Despite the German Transportation Department’s best efforts, we spent the better part of the morning weaving our way west through a sun-soaked Swabia, the infamous Black Forest (still had a few patches of snow), and down to the Rhine Valley. With a quick stop in Freiburg, home to our Alma Mater, we headed, mapless, through the Kaiserstuhl (sunniest place in Germany=great wines) over to our old haunt, the Île de Rhin.

Quite literally neither here nor there, it is technically France, though the cell phone reception is both German and French, depending on which way you’re facing. Our destination was Le Ranch, a well-tended restaurant on the less popular side of the island, attached to riding stables. One side of the dining room offers a glassed-in view of the riding rink, a welcome distraction while you wait for your meal.

It was to this restaurant that we brought our guests when they visited us in Freiburg: my cousin Nickie, who stopped by on a ski trip to Switzerland, and my mother, who didn’t yet know of our engagement. Together we enjoyed excellent food at typically fair prices, delving into exotic dishes such as stewed rabbit and creamed salsify. Twenty years later, the restaurant sports a new coat of paint (pink!) and kitschy farm decorations, but the riding rink and the regulars are still here. We settle on a traditional Alsatian dish called Tarte Flambée (or Flammekueche in Alsatian), washed down with a glass of local Riesling. I describe it to our non-francophone kidlets as a French pizza: impossibly thin bread dough covered in thickened cream, cubed bacon and thinly-sliced onion, topped with a hint of Gruyère, and slipped into a hot bread oven for only a few seconds. We can’t quite finish them, so we wrap the last few up in a paper napkin for later.

At home, shopping is just another chore: here it is pure adventure. We take our full bellies to Colmar, where we opt for LeClerc, a typical example of the French hypermarché. Small boutiques line the entrance, but we push our cart into a refreshingly empty store. After an hour, we have an embarrassing assortment of the finest things la Belle France can offer: salt, mustard, herbes de Provence, chocolate, wine, cheese, bread and pastries. We happily pack the bottles into the back of our car, nestling them between the bags of groceries and unused coats.

We have a dessert of chocolate éclairs in the parking lot, and then turn back. After a quick stop for fruit and tea in a friend’s garden, we wend our way home. In the fading light, before the boys start their backseat ‘he’s-looking-at-me-are-we-there-yet’ game, we spot a sign for some Roman ruins. It is the perfect spot to pop open the back of our rented Renault Kangoo for a tailgate picnic à la française. A Laguiole knife slices open a crispy baguette, which opens wide to receive a smear of Rouleau cheese from Rians, a little village outside the town where we met and married. The remaining Tarte Flambée proves tasty even when cold. Badoit mineral water is our beverage of choice, though the wine is seriously tempting. A glug of the fizzy water transports me to the café across from our hotel room in the Marais, my first taste of Paris so many years ago. A few bits of dark raspberry-infused chocolate are our dessert. We arrive home well past bedtime, and fall into bed happy.

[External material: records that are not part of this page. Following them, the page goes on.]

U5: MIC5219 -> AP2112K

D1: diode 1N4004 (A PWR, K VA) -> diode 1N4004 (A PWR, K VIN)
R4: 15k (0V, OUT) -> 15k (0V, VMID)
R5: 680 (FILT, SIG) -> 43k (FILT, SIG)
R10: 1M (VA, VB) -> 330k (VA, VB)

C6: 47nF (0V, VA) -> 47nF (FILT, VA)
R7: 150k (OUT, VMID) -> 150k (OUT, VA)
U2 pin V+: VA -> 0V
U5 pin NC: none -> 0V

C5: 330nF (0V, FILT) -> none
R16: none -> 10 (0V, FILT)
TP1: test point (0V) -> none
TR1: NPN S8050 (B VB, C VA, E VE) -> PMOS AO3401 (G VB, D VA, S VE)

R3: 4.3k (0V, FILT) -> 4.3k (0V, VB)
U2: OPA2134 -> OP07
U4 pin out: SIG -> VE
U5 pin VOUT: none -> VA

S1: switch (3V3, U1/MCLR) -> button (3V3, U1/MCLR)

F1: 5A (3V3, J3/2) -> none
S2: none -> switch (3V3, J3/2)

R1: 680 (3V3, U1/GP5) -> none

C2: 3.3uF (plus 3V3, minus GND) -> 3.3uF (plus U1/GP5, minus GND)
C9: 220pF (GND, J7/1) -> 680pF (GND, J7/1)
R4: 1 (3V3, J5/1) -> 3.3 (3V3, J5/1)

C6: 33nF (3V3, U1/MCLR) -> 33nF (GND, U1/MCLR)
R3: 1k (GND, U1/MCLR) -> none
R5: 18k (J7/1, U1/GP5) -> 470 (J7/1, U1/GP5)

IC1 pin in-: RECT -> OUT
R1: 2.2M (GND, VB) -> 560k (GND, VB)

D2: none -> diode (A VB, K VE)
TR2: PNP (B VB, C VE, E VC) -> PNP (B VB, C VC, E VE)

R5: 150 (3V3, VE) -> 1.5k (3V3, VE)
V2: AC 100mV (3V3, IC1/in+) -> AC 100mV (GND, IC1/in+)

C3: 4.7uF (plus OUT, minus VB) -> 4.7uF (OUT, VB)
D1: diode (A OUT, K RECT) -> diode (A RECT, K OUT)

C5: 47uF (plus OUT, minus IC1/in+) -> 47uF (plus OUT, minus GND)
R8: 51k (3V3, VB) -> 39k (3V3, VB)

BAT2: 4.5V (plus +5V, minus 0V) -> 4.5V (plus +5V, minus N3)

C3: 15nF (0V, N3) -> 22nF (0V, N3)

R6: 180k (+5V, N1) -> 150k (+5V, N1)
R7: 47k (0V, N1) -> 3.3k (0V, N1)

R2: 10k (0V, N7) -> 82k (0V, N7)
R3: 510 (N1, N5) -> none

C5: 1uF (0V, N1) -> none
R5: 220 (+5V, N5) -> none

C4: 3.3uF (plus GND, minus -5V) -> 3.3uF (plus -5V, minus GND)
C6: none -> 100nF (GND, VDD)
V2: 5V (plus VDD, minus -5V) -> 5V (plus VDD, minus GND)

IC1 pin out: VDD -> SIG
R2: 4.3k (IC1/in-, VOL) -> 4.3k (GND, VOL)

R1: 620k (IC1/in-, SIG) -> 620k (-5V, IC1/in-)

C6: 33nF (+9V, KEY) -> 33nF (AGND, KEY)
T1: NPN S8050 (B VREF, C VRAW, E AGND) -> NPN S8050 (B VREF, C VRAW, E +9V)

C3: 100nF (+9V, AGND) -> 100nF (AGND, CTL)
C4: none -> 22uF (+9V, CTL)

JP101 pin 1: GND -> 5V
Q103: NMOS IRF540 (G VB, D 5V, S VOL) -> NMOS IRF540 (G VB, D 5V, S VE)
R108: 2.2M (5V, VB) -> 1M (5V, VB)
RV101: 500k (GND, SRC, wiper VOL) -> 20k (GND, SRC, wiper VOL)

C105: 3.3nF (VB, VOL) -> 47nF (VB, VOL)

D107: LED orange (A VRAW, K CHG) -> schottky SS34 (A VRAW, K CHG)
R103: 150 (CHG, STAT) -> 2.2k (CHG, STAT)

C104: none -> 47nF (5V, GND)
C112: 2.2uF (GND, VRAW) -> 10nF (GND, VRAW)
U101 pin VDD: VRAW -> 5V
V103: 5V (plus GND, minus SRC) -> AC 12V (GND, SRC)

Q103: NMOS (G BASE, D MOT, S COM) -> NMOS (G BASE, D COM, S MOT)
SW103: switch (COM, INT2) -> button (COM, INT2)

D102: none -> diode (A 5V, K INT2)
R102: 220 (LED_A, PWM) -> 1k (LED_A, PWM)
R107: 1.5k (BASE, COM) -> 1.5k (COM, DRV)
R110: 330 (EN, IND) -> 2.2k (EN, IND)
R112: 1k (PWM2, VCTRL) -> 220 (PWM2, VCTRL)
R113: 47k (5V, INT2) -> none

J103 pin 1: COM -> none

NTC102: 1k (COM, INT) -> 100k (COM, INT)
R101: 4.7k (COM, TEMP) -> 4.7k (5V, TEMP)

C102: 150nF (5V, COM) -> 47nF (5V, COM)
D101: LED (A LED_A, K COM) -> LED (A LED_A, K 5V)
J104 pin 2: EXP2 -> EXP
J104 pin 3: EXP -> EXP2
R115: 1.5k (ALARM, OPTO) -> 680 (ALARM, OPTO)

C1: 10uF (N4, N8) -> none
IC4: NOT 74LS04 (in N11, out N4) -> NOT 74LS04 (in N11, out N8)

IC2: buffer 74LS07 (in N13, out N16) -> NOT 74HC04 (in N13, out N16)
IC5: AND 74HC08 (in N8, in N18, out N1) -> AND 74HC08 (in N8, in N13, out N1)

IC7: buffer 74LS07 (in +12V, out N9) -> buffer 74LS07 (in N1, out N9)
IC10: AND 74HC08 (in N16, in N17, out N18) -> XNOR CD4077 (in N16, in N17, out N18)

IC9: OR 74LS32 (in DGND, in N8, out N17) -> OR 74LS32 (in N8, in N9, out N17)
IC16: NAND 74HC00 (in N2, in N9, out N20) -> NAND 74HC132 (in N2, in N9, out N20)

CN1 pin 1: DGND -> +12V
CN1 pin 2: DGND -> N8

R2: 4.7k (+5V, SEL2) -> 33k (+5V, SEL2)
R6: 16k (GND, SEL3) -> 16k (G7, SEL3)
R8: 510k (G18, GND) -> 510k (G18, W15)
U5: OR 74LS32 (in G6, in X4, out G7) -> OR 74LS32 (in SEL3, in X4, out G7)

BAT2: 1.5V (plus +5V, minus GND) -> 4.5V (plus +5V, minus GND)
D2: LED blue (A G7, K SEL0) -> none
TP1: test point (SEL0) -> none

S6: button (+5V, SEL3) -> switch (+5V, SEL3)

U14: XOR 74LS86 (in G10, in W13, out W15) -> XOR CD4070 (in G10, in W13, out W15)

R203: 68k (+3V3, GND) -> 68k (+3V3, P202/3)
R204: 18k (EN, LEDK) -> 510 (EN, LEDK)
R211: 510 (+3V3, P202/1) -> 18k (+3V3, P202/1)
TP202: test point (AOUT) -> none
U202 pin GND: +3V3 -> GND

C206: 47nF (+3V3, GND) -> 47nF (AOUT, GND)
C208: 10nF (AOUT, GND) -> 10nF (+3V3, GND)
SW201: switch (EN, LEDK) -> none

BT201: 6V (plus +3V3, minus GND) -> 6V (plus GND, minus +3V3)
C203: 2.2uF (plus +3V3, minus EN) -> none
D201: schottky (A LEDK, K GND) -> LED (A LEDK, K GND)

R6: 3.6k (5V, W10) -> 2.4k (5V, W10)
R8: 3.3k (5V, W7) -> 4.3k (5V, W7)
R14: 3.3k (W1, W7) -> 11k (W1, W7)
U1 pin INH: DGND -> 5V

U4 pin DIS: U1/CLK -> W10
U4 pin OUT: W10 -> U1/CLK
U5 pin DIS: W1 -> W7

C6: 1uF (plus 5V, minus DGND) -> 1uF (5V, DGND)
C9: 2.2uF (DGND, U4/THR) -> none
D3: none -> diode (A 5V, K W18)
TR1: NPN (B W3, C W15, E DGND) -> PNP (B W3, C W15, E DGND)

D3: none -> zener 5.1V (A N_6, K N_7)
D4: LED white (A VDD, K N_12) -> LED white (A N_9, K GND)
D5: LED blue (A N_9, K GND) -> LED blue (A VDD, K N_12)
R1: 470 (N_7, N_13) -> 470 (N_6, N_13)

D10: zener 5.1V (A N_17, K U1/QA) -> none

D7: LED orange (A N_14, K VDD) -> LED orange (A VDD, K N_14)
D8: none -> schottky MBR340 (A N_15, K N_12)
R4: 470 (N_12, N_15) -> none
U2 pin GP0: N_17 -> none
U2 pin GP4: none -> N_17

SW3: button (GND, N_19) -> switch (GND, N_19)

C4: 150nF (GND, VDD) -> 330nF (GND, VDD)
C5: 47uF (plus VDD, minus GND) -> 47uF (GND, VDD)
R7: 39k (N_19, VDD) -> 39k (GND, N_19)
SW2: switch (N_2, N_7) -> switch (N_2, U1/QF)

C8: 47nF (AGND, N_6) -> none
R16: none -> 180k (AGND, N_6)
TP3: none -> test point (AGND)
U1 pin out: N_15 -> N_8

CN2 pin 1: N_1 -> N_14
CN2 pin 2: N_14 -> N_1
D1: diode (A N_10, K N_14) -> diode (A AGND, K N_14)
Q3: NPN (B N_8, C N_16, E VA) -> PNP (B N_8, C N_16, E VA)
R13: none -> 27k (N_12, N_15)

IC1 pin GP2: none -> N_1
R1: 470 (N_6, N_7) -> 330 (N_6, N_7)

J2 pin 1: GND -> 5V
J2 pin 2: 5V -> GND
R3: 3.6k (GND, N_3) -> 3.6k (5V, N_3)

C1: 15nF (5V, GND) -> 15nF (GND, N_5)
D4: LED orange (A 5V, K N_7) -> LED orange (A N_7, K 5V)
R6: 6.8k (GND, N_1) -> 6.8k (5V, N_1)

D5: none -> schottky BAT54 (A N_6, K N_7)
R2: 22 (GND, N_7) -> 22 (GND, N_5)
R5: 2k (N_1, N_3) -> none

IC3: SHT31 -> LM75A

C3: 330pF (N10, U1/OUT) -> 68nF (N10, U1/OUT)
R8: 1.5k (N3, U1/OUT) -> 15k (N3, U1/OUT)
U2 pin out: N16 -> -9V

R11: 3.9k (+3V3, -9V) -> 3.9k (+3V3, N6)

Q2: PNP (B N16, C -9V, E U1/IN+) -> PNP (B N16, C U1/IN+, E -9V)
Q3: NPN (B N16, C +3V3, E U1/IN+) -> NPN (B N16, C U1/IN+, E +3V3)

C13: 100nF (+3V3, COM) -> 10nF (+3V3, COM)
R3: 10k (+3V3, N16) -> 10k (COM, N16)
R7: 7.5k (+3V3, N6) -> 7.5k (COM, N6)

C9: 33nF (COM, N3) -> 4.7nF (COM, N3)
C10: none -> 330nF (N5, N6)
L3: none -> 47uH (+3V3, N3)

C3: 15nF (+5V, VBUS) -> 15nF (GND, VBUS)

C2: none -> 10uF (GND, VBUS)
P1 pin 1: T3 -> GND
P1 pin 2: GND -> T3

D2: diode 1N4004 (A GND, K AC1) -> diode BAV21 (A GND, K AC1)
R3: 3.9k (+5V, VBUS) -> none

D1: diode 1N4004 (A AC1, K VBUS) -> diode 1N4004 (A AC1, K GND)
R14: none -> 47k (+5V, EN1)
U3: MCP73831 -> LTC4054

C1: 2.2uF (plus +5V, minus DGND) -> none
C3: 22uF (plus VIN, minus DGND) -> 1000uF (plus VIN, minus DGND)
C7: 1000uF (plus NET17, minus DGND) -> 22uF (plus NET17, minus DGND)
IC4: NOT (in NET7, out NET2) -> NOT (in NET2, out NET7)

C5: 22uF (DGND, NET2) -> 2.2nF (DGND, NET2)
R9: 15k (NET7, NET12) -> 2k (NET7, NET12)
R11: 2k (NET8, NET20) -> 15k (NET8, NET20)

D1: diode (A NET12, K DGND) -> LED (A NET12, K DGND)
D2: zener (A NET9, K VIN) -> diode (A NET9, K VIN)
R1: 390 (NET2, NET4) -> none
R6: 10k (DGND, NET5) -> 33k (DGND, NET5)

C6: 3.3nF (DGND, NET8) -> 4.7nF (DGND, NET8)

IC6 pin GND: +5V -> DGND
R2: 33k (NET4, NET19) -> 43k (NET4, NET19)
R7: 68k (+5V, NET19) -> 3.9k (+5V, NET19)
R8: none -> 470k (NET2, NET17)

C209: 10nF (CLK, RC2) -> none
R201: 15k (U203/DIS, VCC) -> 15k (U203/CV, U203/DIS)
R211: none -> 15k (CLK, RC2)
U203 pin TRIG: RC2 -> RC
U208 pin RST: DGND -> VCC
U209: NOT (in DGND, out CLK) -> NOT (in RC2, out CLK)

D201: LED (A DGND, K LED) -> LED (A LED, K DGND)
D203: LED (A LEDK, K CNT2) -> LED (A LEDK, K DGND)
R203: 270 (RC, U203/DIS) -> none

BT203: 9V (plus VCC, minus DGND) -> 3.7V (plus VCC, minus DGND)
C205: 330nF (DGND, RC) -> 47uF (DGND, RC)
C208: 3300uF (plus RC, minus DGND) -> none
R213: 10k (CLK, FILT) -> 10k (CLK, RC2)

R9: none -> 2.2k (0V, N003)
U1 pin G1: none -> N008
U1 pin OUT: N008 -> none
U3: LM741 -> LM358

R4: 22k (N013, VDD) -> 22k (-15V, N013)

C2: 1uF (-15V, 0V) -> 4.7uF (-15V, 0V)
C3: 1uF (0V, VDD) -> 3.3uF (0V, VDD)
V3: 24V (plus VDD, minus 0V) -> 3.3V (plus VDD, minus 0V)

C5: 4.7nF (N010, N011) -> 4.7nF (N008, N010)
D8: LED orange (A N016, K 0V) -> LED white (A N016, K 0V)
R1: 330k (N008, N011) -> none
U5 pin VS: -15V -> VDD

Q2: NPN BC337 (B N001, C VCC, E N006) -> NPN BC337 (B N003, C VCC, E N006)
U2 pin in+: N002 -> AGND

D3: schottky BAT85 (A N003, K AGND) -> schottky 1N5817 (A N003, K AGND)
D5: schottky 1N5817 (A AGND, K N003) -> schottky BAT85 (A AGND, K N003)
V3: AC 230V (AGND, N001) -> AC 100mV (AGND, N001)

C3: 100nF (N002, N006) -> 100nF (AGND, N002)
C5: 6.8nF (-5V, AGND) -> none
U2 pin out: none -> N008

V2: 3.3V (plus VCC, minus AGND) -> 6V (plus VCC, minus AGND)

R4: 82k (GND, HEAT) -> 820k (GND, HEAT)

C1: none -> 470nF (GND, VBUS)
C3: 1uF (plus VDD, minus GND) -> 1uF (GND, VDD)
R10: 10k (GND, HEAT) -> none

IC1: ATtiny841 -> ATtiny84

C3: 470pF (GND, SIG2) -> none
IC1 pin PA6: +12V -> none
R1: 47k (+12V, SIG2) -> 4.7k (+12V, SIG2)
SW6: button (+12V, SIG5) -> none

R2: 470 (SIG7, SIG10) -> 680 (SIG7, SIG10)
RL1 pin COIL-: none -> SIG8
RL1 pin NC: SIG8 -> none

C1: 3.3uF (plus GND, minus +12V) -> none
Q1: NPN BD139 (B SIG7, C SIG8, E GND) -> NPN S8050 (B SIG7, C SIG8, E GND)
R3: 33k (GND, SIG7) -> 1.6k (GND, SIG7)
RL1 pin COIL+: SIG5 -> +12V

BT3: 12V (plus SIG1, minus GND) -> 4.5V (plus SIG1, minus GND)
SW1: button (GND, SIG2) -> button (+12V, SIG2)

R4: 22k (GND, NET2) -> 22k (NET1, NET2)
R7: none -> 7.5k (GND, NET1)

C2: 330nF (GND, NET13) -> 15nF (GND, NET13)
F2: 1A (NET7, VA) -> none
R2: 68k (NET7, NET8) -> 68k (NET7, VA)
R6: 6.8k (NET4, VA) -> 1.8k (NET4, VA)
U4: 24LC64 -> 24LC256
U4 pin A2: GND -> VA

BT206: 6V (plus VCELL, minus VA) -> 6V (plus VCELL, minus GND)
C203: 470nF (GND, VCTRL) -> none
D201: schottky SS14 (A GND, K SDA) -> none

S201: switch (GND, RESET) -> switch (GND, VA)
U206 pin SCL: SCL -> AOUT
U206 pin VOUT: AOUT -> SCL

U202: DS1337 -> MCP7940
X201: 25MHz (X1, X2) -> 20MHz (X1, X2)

We continued our indulgence the next day with petit déjeuner: cups of Banania (a tasty concoction of cocoa fortified with grains and bananas, an important part of a balanced breakfast for the cleverest kids), with pain au chocolat to dunk in it.

Our three meals have consumed most of the fresh food, but I know that the remainder of these three bags of groceries will fill the corner of my larder for the months to come, each time re-filling me with the satisfaction of this warm day spent with my family.